• Deskripsi Latihan: Salin tanpa perubahan bagian berita tentang sikap Trump terhadap Korut dan Korsel, yaitu bagian yang diawali kata-kata yang memuat "Pada hari Minggu, Trump" dan ditutup dengan "mendukungnya terkait Iran.".

Logo Bloomberg Technoz

AS Coba Jalin Hubungan dengan Korut di Saat Trump Kecam Korsel

News
19 August 2026 07:56

Presiden AS Donald Trump dan Presiden Korea Utara Kim Jong Un. (Dok. Bloomberg)
Presiden AS Donald Trump dan Presiden Korea Utara Kim Jong Un. (Dok. Bloomberg)

Soo-Hyang Choi dan Cat Barton–Bloomberg News

Bloomberg, Presiden Donald Trump menekan Korea Selatan (Korsel) —sekutu lama Amerika Serikat—terkait perdagangan dan keamanan, sementara sekali lagi ia melontarkan isyarat terbuka kepada Kim Jong Un.

Pada hari Minggu, Trump memerintahkan Pentagon untuk mengurangi skala latihan militer tahunan dengan Korea Selatan, dengan menyebutnya “tidak pantas” bagi “teman baiknya” di Korea Utara (Korut), sekaligus mengecam Seoul karena tidak cukup mendukungnya terkait Iran. 


Satu hari kemudian, pemimpin Partai Republik itu mengklaim bahwa Kim Jong Un telah menanggapi upayanya untuk mengadakan pembicaraan, dan menyebutnya sebagai perkembangan yang “sangat positif”.

Presiden AS Donald Trump, kiri, menyapa Lee Jae Myung, presiden Korea Selatan di Gedung Putih. (Sumber: Bloomberg)

Presiden Korsel Lee Jae Myung kemudian menyuarakan keluhannya sendiri terkait terhambatnya pembicaraan dengan AS soal ambisi Seoul untuk memperoleh kapal selam bertenaga nuklir pertamanya.

• Kutipan Data:
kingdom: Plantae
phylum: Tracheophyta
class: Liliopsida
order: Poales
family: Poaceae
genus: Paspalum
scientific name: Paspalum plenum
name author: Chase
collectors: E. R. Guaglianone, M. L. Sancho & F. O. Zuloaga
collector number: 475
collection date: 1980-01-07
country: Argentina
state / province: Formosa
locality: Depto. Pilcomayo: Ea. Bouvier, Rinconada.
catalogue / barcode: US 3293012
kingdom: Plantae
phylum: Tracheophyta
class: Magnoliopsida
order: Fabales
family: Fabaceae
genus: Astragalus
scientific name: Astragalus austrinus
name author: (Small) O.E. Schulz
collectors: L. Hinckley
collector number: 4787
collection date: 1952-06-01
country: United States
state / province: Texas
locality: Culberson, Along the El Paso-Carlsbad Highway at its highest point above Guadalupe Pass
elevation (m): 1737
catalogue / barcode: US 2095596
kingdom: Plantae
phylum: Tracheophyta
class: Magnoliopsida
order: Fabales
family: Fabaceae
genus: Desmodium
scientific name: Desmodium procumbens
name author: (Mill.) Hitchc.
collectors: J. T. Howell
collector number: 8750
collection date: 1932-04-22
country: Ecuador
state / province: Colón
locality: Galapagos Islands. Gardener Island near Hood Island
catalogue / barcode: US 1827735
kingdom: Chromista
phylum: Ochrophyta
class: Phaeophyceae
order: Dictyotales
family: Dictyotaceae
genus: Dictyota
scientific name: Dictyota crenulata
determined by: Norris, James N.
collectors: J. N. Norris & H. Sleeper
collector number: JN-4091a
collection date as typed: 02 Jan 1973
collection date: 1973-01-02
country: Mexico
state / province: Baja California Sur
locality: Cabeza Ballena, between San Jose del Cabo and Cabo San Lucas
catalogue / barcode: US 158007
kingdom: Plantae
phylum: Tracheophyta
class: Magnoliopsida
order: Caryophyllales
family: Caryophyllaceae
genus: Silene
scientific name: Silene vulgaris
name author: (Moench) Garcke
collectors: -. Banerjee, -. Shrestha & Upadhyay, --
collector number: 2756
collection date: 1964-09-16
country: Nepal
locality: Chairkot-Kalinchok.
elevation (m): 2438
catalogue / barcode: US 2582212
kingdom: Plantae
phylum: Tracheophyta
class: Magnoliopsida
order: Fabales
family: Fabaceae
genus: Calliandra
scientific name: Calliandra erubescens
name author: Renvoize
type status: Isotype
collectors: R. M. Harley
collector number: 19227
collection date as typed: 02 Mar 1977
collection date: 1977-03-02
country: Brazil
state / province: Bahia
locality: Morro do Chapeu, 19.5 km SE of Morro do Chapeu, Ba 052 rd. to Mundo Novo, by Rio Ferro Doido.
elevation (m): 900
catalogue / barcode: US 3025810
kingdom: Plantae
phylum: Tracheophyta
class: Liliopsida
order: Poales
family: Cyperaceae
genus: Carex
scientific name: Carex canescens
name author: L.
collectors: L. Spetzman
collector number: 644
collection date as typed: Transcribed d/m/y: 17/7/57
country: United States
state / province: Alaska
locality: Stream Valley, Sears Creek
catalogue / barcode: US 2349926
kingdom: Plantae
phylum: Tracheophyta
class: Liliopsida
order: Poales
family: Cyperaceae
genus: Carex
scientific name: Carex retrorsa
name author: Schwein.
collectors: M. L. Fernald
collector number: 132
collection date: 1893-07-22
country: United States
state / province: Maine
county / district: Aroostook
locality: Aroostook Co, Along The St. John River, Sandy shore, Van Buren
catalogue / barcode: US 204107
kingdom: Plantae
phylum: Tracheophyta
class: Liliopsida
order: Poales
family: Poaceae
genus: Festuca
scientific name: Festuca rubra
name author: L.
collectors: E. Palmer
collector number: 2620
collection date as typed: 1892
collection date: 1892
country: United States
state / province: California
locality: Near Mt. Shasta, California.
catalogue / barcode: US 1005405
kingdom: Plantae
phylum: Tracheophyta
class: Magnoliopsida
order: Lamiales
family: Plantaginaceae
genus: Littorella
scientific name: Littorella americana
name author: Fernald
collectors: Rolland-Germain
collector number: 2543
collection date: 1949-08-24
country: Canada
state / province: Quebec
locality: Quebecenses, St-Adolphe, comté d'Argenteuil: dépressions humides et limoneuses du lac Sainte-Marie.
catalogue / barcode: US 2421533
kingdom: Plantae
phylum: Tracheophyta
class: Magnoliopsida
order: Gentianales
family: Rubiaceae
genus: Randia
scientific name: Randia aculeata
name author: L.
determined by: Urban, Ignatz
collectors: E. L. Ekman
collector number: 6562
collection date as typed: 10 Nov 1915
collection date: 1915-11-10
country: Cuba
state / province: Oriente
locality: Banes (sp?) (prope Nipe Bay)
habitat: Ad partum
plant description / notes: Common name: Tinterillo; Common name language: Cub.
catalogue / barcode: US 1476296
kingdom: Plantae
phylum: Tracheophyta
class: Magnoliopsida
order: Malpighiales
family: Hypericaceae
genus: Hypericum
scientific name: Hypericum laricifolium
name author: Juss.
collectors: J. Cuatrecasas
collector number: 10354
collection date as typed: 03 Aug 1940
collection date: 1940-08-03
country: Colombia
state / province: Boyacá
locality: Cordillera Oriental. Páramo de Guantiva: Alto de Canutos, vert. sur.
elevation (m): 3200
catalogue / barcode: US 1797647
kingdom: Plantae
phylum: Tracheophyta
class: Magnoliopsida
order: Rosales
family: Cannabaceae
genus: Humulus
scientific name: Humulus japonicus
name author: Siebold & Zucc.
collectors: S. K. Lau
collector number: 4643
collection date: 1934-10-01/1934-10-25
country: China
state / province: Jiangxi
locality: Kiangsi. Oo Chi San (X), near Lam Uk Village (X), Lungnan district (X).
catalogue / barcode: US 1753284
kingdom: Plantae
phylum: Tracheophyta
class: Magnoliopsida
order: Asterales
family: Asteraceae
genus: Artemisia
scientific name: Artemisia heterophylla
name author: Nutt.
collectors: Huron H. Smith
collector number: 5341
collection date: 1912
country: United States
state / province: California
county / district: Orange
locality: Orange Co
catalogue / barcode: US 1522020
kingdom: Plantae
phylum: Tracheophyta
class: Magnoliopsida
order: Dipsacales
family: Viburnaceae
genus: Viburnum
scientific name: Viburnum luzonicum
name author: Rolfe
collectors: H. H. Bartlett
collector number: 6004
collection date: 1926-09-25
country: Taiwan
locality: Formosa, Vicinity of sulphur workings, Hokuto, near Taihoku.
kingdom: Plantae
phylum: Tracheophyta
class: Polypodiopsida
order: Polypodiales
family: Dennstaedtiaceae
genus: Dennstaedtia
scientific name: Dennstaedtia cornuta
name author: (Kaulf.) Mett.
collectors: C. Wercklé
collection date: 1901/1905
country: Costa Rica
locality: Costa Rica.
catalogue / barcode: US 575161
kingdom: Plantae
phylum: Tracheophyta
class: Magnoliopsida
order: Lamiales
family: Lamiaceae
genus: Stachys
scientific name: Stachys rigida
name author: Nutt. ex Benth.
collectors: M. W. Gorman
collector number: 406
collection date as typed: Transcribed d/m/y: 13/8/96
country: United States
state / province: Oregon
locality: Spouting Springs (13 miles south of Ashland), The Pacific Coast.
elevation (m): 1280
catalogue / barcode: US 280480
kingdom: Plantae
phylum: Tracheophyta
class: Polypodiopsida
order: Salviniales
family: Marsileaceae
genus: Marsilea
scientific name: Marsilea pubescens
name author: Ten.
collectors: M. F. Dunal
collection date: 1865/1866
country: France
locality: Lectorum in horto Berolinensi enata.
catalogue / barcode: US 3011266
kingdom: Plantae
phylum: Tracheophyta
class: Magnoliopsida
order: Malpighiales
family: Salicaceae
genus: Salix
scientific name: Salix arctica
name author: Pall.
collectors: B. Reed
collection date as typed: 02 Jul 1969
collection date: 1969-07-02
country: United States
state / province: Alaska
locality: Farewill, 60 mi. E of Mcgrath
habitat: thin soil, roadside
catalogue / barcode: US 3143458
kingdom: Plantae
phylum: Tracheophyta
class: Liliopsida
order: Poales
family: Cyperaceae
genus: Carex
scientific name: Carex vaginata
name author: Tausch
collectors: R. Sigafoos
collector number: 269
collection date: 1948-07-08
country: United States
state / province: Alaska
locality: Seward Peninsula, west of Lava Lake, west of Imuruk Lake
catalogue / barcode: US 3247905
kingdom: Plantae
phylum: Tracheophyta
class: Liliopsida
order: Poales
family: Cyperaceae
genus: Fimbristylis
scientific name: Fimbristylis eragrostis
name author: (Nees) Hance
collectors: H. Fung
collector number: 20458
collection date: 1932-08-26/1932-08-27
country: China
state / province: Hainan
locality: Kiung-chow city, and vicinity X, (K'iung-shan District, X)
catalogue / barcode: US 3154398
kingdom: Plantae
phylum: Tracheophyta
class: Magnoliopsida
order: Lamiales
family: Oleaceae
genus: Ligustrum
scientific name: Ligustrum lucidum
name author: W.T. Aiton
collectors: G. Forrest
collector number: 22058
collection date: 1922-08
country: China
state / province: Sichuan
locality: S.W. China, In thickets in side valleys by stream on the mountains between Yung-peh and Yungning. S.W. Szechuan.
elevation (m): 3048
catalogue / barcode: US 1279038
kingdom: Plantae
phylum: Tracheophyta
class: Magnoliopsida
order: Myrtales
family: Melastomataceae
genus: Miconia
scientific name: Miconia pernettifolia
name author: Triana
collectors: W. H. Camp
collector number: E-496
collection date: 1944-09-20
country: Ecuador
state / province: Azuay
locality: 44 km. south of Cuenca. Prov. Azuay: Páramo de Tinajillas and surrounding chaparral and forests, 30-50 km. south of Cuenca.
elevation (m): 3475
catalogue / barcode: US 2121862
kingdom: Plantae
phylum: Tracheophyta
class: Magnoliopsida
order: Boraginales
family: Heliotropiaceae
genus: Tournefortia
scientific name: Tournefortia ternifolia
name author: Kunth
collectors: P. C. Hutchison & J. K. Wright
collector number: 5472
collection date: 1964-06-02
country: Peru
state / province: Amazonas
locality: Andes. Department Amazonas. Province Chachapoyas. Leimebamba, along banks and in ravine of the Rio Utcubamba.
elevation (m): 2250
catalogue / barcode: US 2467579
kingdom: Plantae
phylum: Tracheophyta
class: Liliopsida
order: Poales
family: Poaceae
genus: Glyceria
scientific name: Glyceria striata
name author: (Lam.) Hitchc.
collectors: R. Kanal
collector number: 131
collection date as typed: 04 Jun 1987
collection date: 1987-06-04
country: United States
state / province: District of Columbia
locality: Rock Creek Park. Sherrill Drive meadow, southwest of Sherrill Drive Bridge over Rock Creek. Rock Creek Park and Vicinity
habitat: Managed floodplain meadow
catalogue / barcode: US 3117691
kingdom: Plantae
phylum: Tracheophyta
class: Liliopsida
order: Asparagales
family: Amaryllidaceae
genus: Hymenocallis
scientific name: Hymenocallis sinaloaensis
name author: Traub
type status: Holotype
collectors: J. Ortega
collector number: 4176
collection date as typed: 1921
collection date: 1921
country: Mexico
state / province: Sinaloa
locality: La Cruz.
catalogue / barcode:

• Jawaban Anda:
Pada hari Minggu, Trump memerintahkan Pentagon untuk mengurangi skala latihan militer tahunan dengan Korea Selatan, dengan menyebutnya “tidak pantas” bagi “teman baiknya” di Korea Utara (Korut), sekaligus mengecam Seoul karena tidak cukup mendukungnya terkait Iran.